═══ Data in this exercise ═══
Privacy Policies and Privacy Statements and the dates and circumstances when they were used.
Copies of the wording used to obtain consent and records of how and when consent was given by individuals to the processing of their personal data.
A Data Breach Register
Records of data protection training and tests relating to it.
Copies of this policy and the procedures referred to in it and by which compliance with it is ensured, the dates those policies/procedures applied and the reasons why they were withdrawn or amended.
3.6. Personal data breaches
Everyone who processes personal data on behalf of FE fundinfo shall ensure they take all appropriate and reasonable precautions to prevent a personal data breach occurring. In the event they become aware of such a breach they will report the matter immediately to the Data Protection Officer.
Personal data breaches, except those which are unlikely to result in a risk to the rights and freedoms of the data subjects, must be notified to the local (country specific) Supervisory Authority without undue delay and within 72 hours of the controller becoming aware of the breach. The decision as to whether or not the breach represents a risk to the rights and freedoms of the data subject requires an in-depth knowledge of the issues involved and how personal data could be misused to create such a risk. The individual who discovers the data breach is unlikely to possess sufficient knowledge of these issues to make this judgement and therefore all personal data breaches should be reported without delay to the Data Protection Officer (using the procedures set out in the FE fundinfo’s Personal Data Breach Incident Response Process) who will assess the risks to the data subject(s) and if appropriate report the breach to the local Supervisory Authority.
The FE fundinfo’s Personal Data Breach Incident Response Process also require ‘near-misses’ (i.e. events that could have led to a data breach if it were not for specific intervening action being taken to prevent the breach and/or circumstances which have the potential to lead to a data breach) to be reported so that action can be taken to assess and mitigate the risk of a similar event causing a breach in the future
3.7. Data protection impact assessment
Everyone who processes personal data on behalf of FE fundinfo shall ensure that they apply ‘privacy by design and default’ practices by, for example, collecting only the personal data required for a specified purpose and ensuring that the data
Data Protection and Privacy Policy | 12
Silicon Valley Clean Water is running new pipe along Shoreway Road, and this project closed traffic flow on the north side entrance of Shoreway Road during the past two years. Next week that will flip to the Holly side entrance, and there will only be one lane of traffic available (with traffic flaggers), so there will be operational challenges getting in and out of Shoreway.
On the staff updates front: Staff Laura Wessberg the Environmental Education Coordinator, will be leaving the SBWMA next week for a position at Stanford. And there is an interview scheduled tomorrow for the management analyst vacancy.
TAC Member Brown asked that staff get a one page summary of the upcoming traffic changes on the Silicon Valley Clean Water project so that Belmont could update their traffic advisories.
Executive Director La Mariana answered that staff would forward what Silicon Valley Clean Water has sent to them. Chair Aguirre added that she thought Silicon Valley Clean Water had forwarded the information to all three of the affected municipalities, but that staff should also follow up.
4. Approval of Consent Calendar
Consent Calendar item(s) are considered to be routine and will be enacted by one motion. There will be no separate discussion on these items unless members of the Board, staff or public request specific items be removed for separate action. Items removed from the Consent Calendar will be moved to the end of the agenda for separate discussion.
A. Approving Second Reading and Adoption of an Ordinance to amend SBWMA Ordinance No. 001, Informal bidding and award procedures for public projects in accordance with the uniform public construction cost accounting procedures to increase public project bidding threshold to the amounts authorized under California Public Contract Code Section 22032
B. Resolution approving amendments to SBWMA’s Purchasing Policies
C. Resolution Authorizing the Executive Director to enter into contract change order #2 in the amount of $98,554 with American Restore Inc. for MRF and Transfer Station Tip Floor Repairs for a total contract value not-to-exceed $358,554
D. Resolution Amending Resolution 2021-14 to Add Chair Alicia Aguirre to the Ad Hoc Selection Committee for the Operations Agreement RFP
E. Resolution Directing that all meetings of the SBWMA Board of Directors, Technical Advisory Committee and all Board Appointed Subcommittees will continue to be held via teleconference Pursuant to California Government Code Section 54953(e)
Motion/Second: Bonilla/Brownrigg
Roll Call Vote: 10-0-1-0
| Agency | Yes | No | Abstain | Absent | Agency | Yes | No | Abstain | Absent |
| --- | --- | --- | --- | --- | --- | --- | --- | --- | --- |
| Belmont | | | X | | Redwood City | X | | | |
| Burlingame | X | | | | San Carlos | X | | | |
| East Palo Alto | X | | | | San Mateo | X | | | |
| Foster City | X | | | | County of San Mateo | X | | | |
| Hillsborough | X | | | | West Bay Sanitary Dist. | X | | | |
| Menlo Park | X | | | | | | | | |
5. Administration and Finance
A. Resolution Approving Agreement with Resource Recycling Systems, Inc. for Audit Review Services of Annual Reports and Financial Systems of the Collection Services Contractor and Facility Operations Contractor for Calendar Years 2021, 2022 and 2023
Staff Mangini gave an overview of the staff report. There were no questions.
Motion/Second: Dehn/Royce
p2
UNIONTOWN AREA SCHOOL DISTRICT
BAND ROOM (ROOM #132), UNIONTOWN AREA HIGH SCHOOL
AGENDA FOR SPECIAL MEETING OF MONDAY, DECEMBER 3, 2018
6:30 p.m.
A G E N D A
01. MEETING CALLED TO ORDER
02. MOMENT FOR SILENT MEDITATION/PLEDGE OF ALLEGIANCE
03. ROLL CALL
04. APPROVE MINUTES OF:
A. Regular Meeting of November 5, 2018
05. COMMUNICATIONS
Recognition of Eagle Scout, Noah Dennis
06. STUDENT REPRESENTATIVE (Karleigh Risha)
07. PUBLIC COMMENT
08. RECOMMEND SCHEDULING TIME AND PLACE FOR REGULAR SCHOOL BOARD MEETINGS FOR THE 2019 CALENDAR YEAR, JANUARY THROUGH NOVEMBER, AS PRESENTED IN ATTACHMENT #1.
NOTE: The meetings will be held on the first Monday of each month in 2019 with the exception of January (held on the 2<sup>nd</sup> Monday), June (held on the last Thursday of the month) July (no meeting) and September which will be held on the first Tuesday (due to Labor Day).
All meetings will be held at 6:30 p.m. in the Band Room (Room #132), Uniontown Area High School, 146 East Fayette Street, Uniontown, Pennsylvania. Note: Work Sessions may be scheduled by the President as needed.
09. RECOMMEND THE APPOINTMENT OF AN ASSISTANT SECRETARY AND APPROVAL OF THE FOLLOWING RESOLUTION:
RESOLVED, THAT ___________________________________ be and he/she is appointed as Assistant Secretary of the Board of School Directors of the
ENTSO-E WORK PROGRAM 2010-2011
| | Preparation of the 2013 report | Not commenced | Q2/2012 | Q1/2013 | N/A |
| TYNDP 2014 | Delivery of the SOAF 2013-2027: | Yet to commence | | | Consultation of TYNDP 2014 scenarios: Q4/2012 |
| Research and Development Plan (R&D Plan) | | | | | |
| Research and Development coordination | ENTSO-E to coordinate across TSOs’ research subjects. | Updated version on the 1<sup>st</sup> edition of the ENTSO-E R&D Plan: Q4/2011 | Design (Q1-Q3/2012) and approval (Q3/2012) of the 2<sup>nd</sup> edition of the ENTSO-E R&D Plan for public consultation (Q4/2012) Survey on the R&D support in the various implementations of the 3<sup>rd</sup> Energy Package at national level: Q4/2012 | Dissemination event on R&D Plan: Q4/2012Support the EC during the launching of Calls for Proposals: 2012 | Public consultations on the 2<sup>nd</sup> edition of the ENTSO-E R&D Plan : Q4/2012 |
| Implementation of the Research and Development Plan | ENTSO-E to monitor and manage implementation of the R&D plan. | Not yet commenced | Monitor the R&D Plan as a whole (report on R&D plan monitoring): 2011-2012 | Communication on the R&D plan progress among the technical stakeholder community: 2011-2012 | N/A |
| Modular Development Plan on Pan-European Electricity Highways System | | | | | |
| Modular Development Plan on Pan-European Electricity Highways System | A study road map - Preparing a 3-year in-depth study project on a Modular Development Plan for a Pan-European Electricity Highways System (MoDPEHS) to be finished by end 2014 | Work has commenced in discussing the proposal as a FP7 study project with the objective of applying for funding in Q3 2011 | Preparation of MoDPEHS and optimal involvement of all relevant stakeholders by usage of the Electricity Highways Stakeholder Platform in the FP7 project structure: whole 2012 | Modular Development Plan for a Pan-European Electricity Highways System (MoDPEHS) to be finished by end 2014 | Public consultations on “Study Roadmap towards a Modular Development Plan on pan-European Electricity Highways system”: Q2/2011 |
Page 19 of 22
═══
> Exercise: Among the lines above, which ones hold the string "traffic"? Show them.

> Answer to the problem:
Silicon Valley Clean Water is running new pipe along Shoreway Road, and this project closed traffic flow on the north side entrance of Shoreway Road during the past two years. Next week that will flip to the Holly side entrance, and there will only be one lane of traffic available (with traffic flaggers), so there will be operational challenges getting in and out of Shoreway.
TAC Member Brown asked that staff get a one page summary of the upcoming traffic changes on the Silicon Valley Clean Water project so that Belmont could update their traffic advisories.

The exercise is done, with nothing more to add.